Les forces spéciales du Corps des gardiens de la révolution islamique (CGRI) et les unités spéciales des forces de l’ordre ont maintenu une forte présence à Kermanshah alors que les manifestations se poursuivent à travers l’Iran dans un contexte de coupure d’Internet à l’échelle nationale, a appris le Réseau des droits de l’homme du Kurdistan (Kurdistan Human Rights Network, KHRN).
KHRN a confirmé l’identité de six autres citoyens kurdes tués ces derniers jours lors de manifestations à Kermanshah, après avoir été abattus par les forces des Gardiens de la révolution dans plusieurs quartiers de la ville, notamment Elahiyeh, Darreh Drezh, Nowbahar et Rashidi.
Les personnes tuées sont Amir-Ali Heydari, 17 ans ; Navid Salehi, 28 ans, infirmier à l’hôpital Farabi ; BayaT Sobhani, 40 ans, père de deux enfants, originaire du village de Shamshir à Paveh ; ainsi que Sajjad Feyzi, Mohammad Jafari et Erfan Jameh-Shourani.
Un agent de santé de Kermanshah a déclaré à KHRN que les conditions dans les centres médicaux sont « absolument catastrophiques », citant un nombre élevé de décès et affirmant que les familles subissent des pressions de la part des services de sécurité pour garder le silence en échange de la restitution des corps de leurs proches.
Par ailleurs, KHRN a reçu des informations indiquant qu’au moins cinq citoyens kurdes ont été tués lors de manifestations à Téhéran après avoir été abattus par les forces de sécurité.
Ils ont été identifiés comme étant Diyar Abdollahi, 32 ans, de Salmas ; Borhan Seyyedi du village de Yengejeh à Salmas ; Alireza Seydi, 16 ans, d’Abdanan ; Mohammad Zamani, père de deux enfants, d’Eyvan-e Gharb ; et Salam Mirani, père de trois enfants, du village de Cheshmidar à Sarvabad.
Une foule nombreuse a assisté aux funérailles d’Alireza Seydi le 11 janvier, où les forces de sécurité ont ouvert le feu sur les personnes en deuil qui scandaient des slogans antigouvernementaux.

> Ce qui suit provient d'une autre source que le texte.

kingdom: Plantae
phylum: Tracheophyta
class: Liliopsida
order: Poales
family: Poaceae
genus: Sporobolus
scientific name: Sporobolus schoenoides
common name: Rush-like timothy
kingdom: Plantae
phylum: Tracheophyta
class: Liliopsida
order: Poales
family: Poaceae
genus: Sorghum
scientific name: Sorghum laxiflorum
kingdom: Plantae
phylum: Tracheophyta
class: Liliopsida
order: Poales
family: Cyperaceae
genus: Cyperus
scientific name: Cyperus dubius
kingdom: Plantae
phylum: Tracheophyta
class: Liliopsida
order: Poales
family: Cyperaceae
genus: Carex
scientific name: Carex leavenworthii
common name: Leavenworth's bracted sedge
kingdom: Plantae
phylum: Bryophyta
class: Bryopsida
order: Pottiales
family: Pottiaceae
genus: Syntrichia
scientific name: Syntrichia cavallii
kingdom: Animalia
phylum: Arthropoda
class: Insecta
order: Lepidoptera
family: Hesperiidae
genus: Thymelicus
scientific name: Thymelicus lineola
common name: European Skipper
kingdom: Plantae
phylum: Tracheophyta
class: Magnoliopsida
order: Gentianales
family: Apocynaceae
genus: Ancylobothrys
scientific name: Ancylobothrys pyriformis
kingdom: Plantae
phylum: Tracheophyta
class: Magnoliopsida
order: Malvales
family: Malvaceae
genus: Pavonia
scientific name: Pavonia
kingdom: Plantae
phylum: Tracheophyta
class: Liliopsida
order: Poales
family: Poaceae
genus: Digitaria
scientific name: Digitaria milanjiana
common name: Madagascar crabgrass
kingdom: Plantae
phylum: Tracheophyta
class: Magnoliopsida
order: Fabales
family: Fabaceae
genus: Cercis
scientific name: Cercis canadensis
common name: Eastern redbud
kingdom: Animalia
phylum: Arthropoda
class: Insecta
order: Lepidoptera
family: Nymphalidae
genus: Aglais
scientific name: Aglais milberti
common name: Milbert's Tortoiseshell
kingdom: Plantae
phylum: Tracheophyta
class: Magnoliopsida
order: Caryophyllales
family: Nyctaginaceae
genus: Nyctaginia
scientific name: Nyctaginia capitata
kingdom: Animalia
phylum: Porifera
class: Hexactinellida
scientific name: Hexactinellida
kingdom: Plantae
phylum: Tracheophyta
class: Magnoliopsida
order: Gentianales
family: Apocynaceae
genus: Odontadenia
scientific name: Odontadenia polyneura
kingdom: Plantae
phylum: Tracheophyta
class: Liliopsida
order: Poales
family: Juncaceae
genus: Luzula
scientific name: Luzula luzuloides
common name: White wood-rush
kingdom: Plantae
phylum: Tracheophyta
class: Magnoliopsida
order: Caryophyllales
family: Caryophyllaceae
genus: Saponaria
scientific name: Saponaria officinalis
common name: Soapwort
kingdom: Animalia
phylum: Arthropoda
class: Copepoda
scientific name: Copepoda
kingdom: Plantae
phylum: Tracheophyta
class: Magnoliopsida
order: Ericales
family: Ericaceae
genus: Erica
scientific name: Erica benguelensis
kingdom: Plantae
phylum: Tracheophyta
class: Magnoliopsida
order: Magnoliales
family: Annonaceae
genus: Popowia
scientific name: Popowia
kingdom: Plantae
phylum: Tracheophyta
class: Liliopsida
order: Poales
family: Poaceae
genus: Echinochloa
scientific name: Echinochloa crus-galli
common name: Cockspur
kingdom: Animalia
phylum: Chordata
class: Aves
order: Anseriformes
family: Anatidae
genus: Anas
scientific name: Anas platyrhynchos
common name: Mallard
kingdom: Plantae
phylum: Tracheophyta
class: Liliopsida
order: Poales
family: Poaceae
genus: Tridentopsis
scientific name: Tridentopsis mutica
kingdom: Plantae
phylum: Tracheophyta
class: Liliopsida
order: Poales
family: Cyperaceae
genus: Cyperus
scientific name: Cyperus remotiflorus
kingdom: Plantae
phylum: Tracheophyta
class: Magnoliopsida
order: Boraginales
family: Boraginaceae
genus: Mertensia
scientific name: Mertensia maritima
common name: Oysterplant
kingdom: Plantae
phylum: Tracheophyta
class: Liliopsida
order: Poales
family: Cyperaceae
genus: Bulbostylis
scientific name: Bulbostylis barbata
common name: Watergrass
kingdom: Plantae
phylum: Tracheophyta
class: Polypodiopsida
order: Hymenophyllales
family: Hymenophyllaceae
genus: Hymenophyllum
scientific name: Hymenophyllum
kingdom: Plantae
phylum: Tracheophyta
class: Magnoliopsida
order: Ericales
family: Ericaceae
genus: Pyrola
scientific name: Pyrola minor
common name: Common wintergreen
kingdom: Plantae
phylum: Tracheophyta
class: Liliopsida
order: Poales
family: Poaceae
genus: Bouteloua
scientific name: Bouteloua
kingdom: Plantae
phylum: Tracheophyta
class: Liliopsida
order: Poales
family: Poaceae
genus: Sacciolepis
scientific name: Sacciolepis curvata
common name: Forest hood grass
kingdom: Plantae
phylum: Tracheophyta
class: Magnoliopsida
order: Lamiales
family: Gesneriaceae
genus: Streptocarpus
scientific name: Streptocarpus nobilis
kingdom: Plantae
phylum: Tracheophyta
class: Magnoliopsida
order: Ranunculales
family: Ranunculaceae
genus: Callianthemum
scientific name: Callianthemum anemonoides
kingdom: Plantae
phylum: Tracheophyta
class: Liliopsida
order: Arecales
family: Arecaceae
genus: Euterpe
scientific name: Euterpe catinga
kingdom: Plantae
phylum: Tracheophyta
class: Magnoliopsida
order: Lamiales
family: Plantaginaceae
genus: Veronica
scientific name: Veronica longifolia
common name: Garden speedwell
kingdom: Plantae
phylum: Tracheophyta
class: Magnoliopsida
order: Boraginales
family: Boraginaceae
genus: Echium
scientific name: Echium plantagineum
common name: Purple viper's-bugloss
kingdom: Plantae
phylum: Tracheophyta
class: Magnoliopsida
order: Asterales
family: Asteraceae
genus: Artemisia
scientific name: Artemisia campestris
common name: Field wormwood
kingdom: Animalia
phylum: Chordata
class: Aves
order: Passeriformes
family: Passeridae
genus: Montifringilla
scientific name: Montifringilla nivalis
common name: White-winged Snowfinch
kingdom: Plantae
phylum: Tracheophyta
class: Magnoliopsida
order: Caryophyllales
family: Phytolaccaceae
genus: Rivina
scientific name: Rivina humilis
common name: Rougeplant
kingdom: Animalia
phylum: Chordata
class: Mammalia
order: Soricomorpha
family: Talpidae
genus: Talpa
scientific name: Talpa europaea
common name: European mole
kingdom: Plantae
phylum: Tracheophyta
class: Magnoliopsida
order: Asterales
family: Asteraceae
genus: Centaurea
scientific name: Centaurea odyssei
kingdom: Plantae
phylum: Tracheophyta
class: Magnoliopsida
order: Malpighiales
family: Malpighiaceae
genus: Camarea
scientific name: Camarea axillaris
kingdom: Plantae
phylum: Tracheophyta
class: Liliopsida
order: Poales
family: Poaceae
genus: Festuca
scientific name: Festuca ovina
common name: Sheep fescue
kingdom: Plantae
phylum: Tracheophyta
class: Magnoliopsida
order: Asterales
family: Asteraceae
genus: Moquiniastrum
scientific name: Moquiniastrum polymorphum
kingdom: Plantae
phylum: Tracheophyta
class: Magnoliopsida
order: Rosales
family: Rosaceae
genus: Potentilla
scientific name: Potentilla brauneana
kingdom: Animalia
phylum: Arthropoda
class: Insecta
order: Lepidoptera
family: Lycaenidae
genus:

KHRN a également obtenu les noms de plusieurs autres citoyens kurdes tués lors des manifestations à Téhéran et Mashhad. En raison des importantes perturbations d’Internet, la vérification de ces cas est toujours en cours.
Selon les données compilées par KHRN, depuis le début des manifestations, au moins 28 citoyens kurdes ont été tués par les tirs des forces de sécurité à Kuhdasht et Nurabad-e Delfan dans la province du Lorestan, à Malekshahi dans la province d’Ilam, à Kermanshah et Harsin dans la province de Kermanshah, à Téhéran dans la province de Téhéran et à Chenaran dans la province de Razavi Khorasan.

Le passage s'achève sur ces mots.